Türkiye’de organize sanayi bölgeleri, Avrupa Yeşil Mutabakatı’nın gereklilikleri ve küresel rekabetin çevresel boyuta taşınmasıyla birlikte “yeşil dönüşüm” adımlarını hızlandırıyor. Türk Standardları Enstitüsü (TSE) tarafından verilen Yeşil Organize Sanayi Bölgesi (OSB) Sertifikası’nı alan bölge sayısı kısa sürede 27’ye ulaştı.
Sanayi bölgeleri, çevre dostu üretim modeline uyum sağlamak amacıyla yenilenebilir enerji yatırımları, etkin su yönetimi uygulamaları ve atık azaltımına yönelik projelere ağırlık veriyor. Yeşil OSB modeli; enerji ve kaynak verimliliği, çevre dostu ulaşım, sürdürülebilir altyapı, su tasarrufu ve atık yönetimi gibi kriterleri kapsayan yeni bir üretim yaklaşımı olarak öne çıkıyor.

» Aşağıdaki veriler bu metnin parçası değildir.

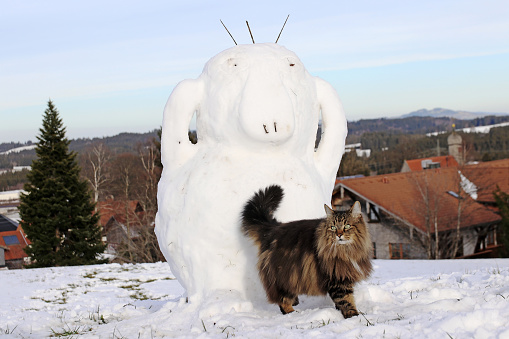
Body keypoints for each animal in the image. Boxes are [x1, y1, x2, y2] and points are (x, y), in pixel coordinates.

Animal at [240, 185, 372, 318]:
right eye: (333, 227)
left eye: (347, 226)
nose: (339, 235)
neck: (345, 250)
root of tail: (274, 228)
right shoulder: (337, 278)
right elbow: (346, 300)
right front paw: (353, 315)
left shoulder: (344, 273)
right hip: (284, 275)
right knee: (283, 301)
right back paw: (293, 313)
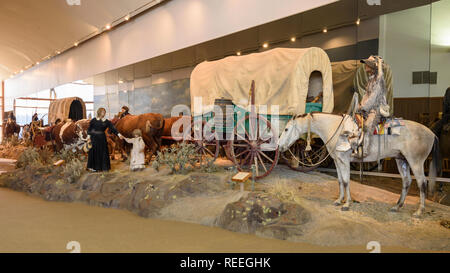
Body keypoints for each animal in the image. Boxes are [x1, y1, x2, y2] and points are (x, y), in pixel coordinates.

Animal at [278, 111, 440, 216]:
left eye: (286, 129)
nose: (279, 146)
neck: (336, 128)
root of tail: (432, 134)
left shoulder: (344, 161)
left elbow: (346, 181)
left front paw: (347, 204)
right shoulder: (337, 161)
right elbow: (340, 181)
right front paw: (339, 201)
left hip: (416, 162)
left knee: (422, 183)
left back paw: (419, 211)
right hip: (402, 160)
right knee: (406, 182)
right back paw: (397, 206)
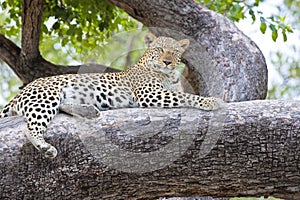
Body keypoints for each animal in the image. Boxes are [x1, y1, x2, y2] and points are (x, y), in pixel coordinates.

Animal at [0, 33, 223, 158]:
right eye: (159, 49)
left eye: (174, 52)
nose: (167, 61)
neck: (169, 74)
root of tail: (23, 90)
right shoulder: (150, 94)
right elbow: (186, 97)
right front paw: (211, 101)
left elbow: (183, 94)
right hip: (46, 97)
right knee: (30, 128)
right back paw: (46, 147)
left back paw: (89, 111)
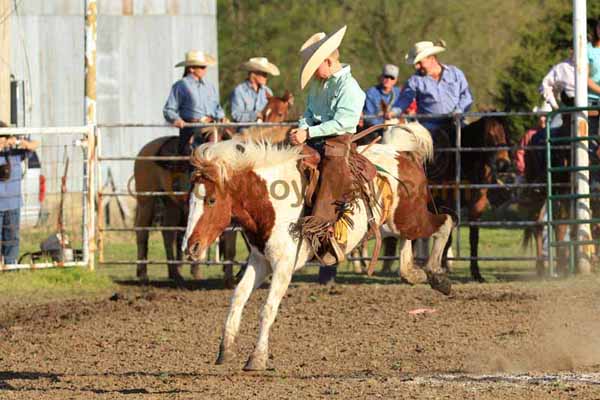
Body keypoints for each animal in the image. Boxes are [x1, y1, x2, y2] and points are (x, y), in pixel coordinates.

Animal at [132, 91, 294, 284]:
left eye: (281, 113)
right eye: (264, 113)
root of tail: (145, 149)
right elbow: (231, 247)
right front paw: (230, 276)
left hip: (171, 203)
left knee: (168, 232)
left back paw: (175, 274)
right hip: (146, 199)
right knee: (142, 231)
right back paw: (143, 273)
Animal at [180, 122, 452, 372]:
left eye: (211, 200)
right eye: (189, 200)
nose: (190, 247)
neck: (270, 203)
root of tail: (400, 153)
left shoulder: (283, 265)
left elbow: (267, 308)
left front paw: (257, 358)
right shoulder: (260, 261)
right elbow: (238, 296)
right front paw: (225, 349)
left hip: (410, 218)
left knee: (446, 221)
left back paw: (438, 276)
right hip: (393, 224)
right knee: (407, 241)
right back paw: (414, 273)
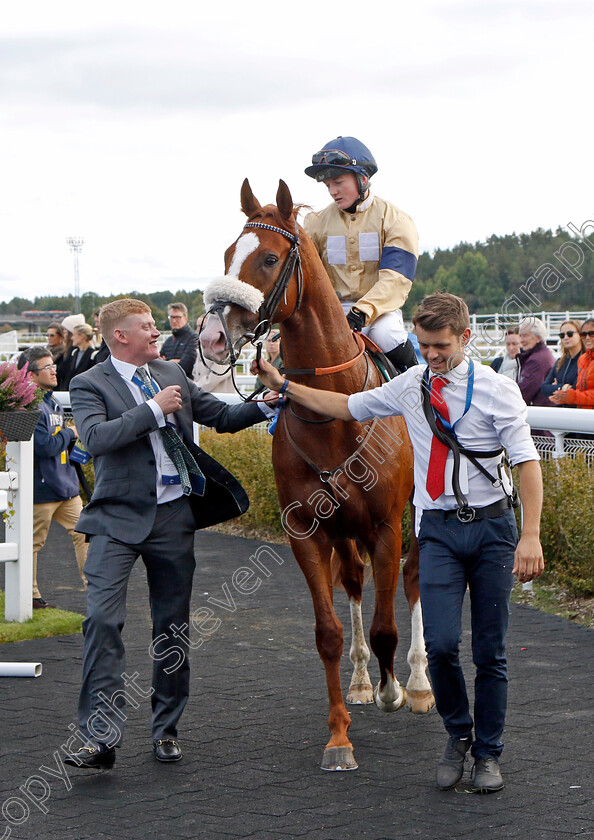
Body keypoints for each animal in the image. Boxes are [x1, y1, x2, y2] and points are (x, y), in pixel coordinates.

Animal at [201, 180, 432, 772]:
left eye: (268, 257)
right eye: (227, 253)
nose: (212, 337)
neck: (336, 410)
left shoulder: (384, 525)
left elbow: (385, 625)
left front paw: (395, 691)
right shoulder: (306, 530)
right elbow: (328, 631)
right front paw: (339, 736)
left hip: (418, 514)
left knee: (415, 579)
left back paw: (420, 684)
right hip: (344, 530)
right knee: (351, 583)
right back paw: (361, 682)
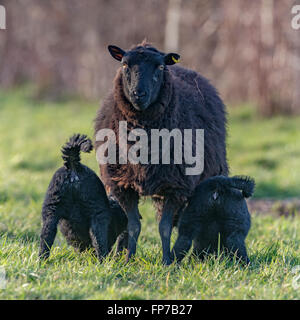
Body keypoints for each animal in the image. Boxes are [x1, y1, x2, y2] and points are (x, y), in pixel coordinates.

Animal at [38, 134, 126, 262]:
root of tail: (74, 167)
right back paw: (103, 262)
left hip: (50, 211)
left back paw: (41, 260)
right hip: (97, 214)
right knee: (98, 241)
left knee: (46, 237)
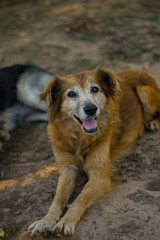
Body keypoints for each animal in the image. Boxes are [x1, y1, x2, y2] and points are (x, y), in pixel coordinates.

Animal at [28, 67, 159, 236]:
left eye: (95, 89)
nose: (91, 109)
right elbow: (58, 199)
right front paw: (46, 220)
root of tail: (139, 71)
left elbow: (80, 198)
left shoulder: (100, 176)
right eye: (71, 94)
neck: (80, 138)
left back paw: (154, 122)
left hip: (144, 90)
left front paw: (66, 221)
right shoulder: (68, 169)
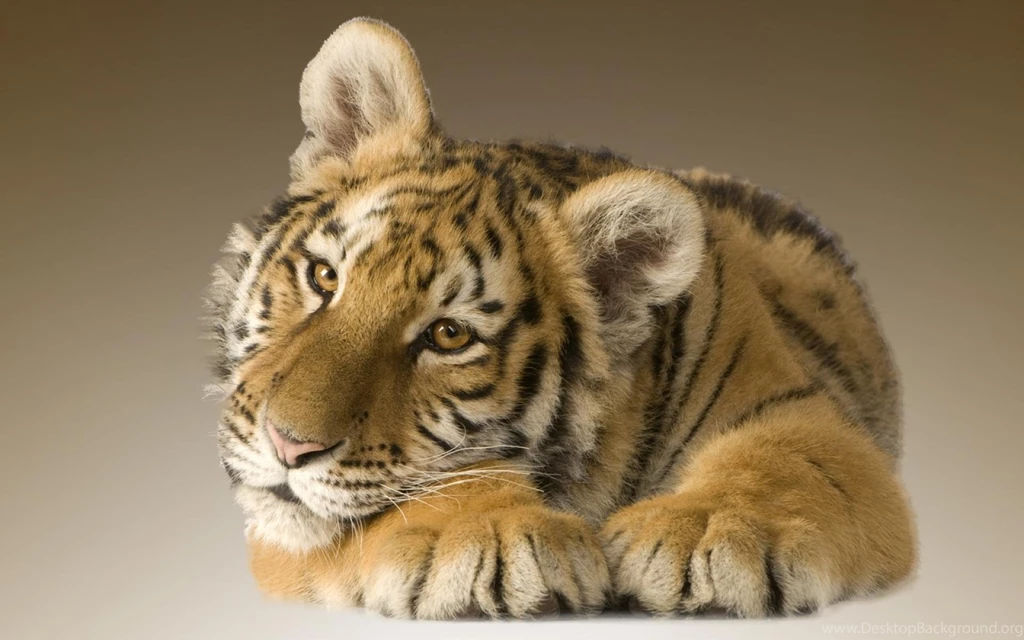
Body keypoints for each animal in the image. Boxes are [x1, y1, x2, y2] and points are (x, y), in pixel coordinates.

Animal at [208, 18, 916, 619]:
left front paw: (705, 531)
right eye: (324, 278)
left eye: (449, 335)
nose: (288, 446)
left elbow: (784, 463)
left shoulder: (808, 416)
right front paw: (496, 533)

Dünya genelinde artan sürdürülebilir üretim talebi, işletmelerin hem çevresel etkilerini azaltmasını hem de rekabet gücünü korumasını zorunlu hale getiriyor. Avrupa pazarı açısından ise Avrupa Yeşil Mutabakatı (AYM) ve Sınırda Karbon Düzenleme Mekanizması (SKDM), düşük karbonlu üretimi artık bir tercih değil gereklilik konumuna getiriyor. Bu durum, OSB’leri çevresel sürdürülebilirlik, finansal avantajlar ve kurumsal itibar açısından daha stratejik kararlar almaya yönlendiriyor.
27 OSB Sertifika Almaya Hak Kazandı
Yeşil sertifika almak isteyen OSB’ler, teknik altyapıdan enerji verimliliği yatırımlarına, atık su arıtmadan yenilenebilir enerji kullanımına kadar birçok alanda projeler yürütüyor. Hedef ise hem çevresel performansı yükseltmek hem de bölge içindeki firmaların uluslararası pazarlarda daha güçlü bir konuma gelmesini sağlamak.
TSE, sürdürülebilirlik kriterlerini karşılayan ve gerekli hazırlıklarını tamamlayan organize sanayi bölgelerine Yeşil OSB Sertifikası veriyor. Bugün itibarıyla Türkiye genelinde 27 OSB bu sertifikaya hak kazanmış durumda. Sanayi bölgelerinin yeşil dönüşüm projelerine yönelik çalışmaları ise hız kesmeden devam ediyor.